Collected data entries
——
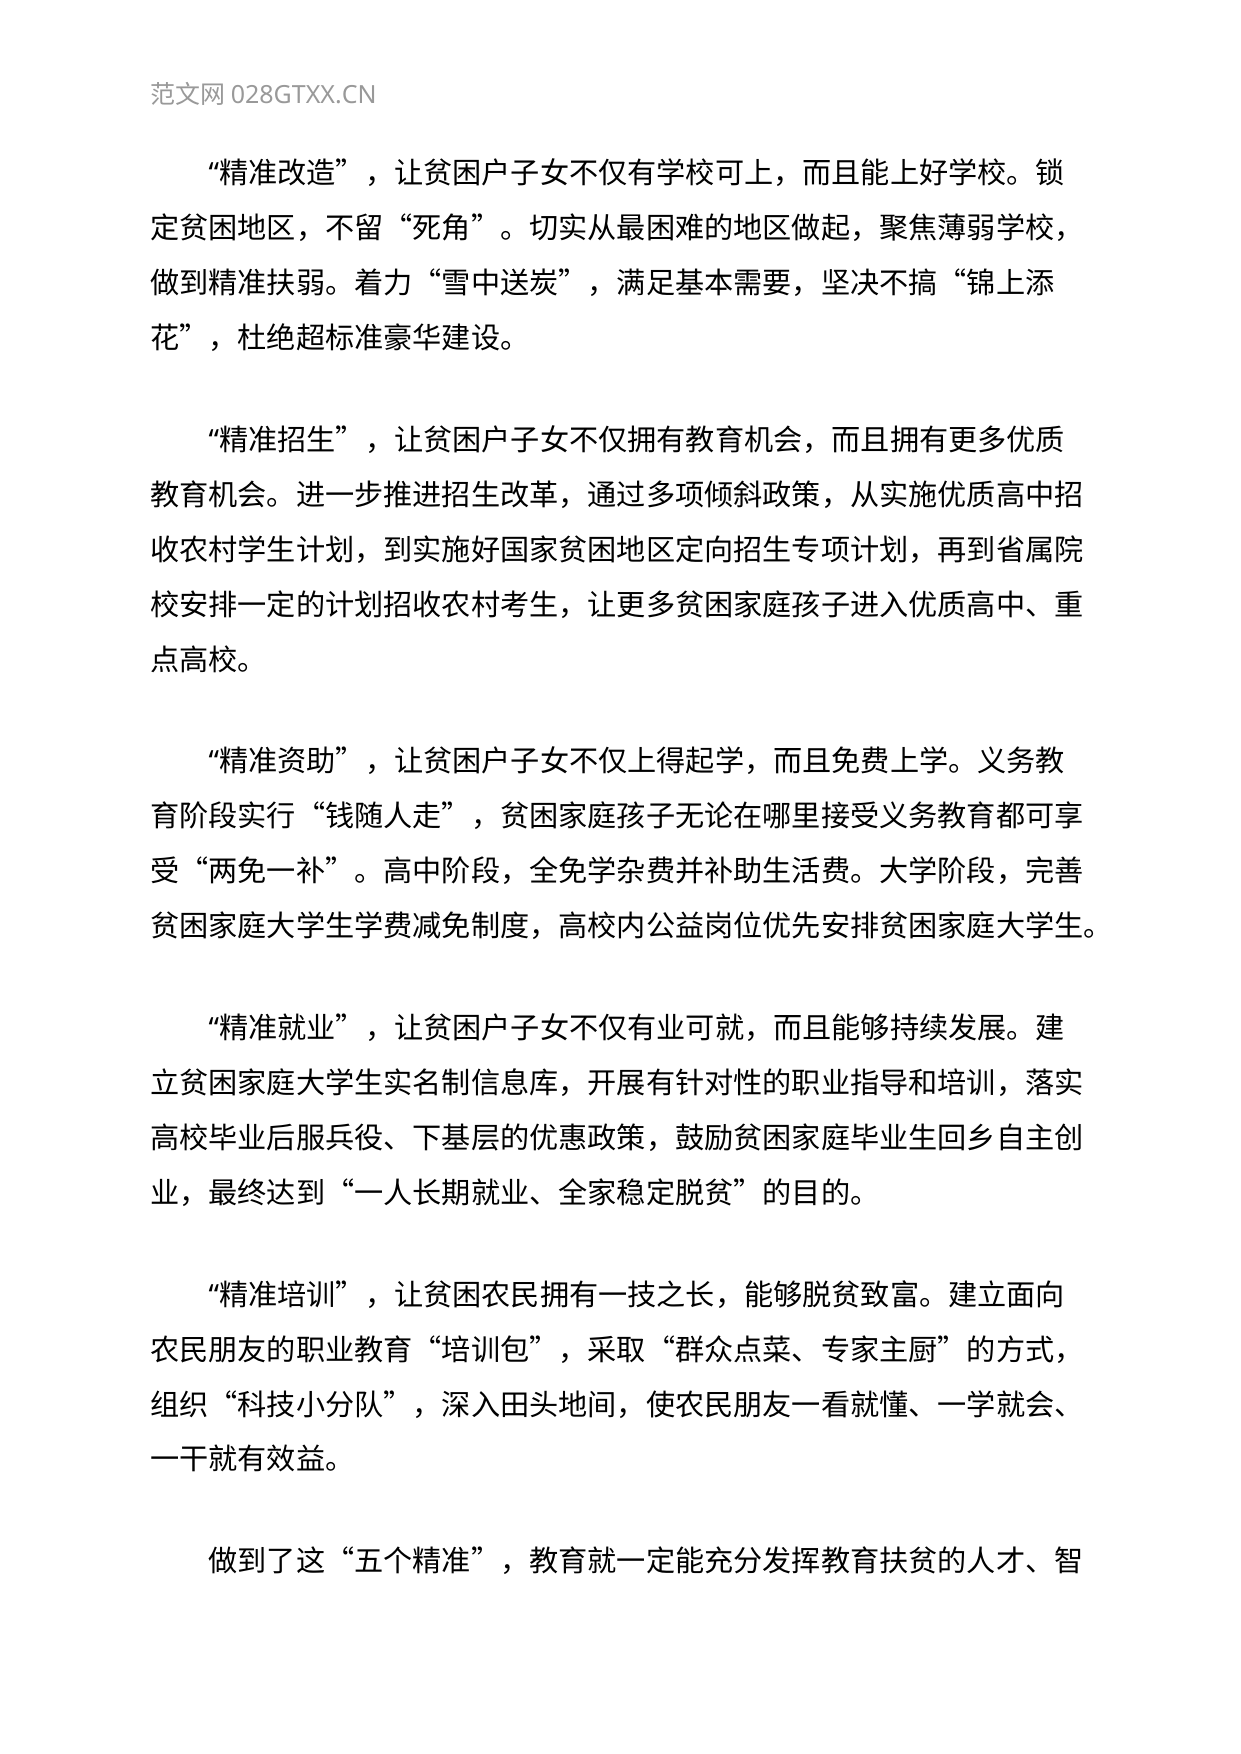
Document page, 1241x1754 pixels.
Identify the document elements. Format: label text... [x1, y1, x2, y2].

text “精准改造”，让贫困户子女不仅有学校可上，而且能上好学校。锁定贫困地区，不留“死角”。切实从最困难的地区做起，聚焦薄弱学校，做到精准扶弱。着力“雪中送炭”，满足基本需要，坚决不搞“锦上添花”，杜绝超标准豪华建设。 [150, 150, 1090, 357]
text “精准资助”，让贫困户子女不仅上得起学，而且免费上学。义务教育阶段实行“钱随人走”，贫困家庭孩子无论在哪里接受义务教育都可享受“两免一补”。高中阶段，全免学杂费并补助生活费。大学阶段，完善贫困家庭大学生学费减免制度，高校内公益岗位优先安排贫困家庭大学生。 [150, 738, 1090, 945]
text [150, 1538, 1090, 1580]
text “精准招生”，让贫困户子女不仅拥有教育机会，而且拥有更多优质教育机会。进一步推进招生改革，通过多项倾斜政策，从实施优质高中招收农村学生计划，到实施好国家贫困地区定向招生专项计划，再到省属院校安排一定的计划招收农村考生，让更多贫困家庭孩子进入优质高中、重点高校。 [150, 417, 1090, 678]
——
(Task)
Wherever a line in the entries above holds "text", copy that line.

(Solution to this task)
Identify the document elements. Format: label text... [x1, y1, x2, y2].
text “精准改造”，让贫困户子女不仅有学校可上，而且能上好学校。锁定贫困地区，不留“死角”。切实从最困难的地区做起，聚焦薄弱学校，做到精准扶弱。着力“雪中送炭”，满足基本需要，坚决不搞“锦上添花”，杜绝超标准豪华建设。 [150, 150, 1090, 357]
text “精准资助”，让贫困户子女不仅上得起学，而且免费上学。义务教育阶段实行“钱随人走”，贫困家庭孩子无论在哪里接受义务教育都可享受“两免一补”。高中阶段，全免学杂费并补助生活费。大学阶段，完善贫困家庭大学生学费减免制度，高校内公益岗位优先安排贫困家庭大学生。 [150, 738, 1090, 945]
text [150, 1538, 1090, 1580]
text “精准招生”，让贫困户子女不仅拥有教育机会，而且拥有更多优质教育机会。进一步推进招生改革，通过多项倾斜政策，从实施优质高中招收农村学生计划，到实施好国家贫困地区定向招生专项计划，再到省属院校安排一定的计划招收农村考生，让更多贫困家庭孩子进入优质高中、重点高校。 [150, 417, 1090, 678]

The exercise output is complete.